» Skeletal landmark data:
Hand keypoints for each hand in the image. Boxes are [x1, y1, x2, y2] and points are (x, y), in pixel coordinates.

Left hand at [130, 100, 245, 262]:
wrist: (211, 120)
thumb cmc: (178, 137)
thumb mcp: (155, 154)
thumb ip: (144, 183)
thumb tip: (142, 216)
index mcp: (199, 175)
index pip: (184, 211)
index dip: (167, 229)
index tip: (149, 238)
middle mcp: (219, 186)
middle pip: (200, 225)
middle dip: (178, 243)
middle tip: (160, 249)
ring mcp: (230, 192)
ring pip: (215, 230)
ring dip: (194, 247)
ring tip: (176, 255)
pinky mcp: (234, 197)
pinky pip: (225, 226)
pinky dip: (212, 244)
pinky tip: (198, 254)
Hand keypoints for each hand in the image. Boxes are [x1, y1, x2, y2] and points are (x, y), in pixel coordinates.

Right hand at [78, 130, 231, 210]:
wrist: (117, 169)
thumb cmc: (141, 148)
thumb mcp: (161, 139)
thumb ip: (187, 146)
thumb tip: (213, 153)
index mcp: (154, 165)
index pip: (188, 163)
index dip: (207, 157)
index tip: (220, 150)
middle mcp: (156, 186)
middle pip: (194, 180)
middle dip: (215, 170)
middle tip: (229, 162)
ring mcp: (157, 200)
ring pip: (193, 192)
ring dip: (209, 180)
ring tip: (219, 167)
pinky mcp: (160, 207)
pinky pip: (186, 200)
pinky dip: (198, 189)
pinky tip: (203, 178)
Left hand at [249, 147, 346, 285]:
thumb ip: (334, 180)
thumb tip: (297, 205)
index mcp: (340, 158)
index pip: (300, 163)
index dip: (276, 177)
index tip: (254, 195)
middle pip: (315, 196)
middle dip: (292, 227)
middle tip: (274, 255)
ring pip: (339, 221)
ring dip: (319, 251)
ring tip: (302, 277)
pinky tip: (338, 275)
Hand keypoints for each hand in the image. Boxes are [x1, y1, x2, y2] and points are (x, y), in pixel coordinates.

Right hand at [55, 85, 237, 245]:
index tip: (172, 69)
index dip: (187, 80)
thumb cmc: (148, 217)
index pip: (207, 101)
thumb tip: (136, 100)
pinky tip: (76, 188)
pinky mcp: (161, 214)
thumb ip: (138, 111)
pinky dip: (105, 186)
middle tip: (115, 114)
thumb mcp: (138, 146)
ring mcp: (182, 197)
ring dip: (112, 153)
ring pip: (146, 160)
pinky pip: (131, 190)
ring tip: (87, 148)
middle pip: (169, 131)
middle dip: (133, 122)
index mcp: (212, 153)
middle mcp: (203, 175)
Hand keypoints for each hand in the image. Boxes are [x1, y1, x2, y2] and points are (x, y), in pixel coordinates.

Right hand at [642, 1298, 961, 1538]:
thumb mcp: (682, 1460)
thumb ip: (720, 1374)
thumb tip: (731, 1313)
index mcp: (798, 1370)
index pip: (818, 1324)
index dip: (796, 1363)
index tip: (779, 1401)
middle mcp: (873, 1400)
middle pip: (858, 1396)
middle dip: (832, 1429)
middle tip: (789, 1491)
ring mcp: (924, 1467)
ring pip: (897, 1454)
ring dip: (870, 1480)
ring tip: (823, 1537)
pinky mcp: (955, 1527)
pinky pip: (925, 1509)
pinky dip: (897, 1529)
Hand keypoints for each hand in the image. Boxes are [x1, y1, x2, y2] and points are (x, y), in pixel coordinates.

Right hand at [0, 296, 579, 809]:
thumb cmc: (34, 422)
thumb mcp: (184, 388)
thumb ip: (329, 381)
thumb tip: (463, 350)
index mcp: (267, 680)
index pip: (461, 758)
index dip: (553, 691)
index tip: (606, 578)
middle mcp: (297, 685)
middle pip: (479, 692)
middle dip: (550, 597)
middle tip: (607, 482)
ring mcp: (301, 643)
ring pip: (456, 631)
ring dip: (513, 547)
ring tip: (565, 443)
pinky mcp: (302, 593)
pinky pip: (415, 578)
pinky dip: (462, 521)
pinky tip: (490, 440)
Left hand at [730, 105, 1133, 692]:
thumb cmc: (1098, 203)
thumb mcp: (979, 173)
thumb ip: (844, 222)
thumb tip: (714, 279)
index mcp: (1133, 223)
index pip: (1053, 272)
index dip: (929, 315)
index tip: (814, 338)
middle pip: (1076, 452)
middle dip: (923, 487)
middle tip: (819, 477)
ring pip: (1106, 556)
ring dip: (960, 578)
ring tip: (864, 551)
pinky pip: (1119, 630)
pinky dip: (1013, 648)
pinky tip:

» Your goal: Above are the entries. Copy exactly the part that opens with the line containing "ring dip: (112, 153)" and closes with the line containing "index mcp: (798, 1370)", and no more.

» Response area:
ring dip: (112, 153)
ring pip: (146, 160)
pinky pip: (131, 190)
ring tip: (87, 148)
middle pip: (169, 131)
middle dip: (133, 122)
index mcp: (212, 153)
middle mcp: (203, 175)
Hand keypoints for each hand in the image. Boxes are [x1, y1, x2, y2] and points are (x, y), in pixel coordinates.

Right hand at [642, 1298, 961, 1538]:
thumb mcp: (682, 1460)
thumb ip: (720, 1374)
thumb tip: (731, 1313)
index mcp: (798, 1370)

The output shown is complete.